Samuel teaches ceramics and sculpture with a focus on foundational processes, skill development, and material exploration to encourage students to discover their artistic voice. With over 20 years of experience and a background from CSU Long Beach and UCLA, Samuel's teaching style emphasizes inquiry-based learning, guiding students from fundamentals to exploring their own artistic expressions.
I teach ceramics and sculpture. The focus is on learning the fundamental processes, skills, sequences of timing, and in material exploration to prepare oneself to be able to begin asking their own questions of the material as they explore their artistic voice.
Simple answer is that I love the material, its possibilities for exploration and developing ones voice materially, and I enjoy working with others who are on their journey.
My experience in the field is more than 20 years and includes working in diverse realms of the ceramics field and experience in numerous modes of producing work in the materials. I received my BFA in Ceramics from California State University Long Beach, MFA in Ceramics from UCLA, worked as a production potter, as fabricator, as studio assistant, and currently exhibit. I keep evolving in my practice and as an educator by constantly asking new questions of myself and the material. In this way, the work is never done, but always met with freshness.
My style of teaching is that of inquiry based methods of exploration while imparting the necessary understanding of the material. At the beginning levels we focus on fundamentals of process, skills, material, and an understanding of the technologies we work with. As we progress we begin asking questions to develop our own unique explorations of material, our own artistic voices, and the relation of the work to the larger context of art-making.

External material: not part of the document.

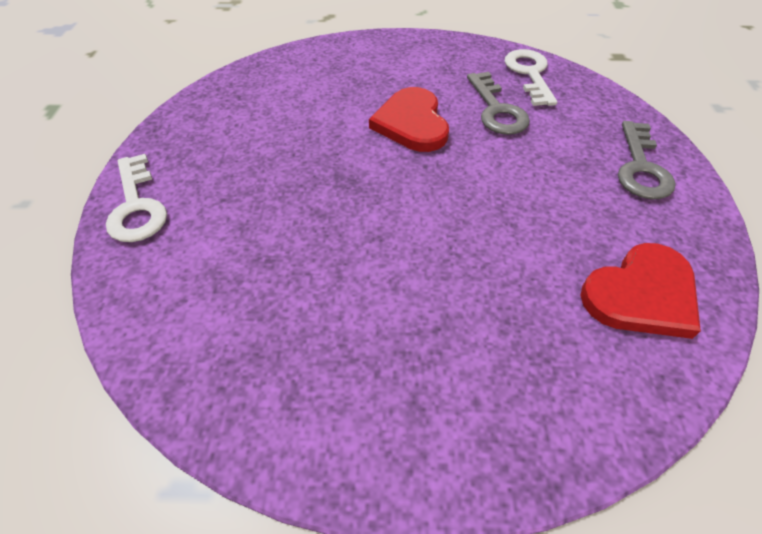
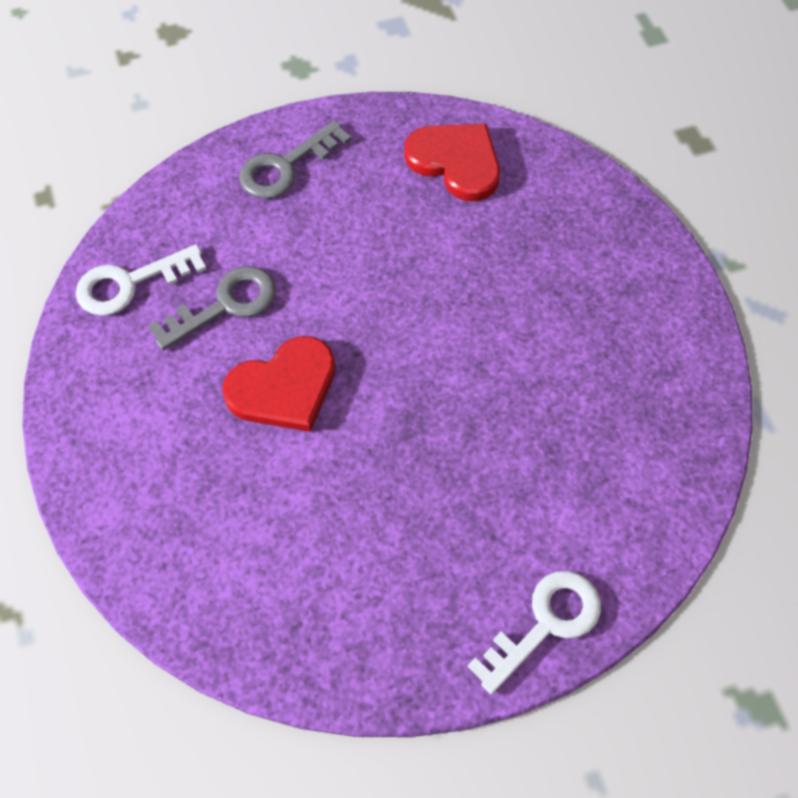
camera: 110 degrees left, 10 degrees up
grey key [618,121,675,200] -> grey key turned 150 degrees clockwise [239,120,351,199]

I strongly believe that a large part of coming to familiarize oneself with ceramics deals heavily with intuitive knowledge. While there are guideposts we can share to help one understand material, processes and technologies of the medium, the primary mode of understanding the material comes from hands on engagement with the material. This is one of the most exciting moments of teaching ceramics as I understand at this moment, someone is learning and developing something unique to themselves that exceeds the classroom.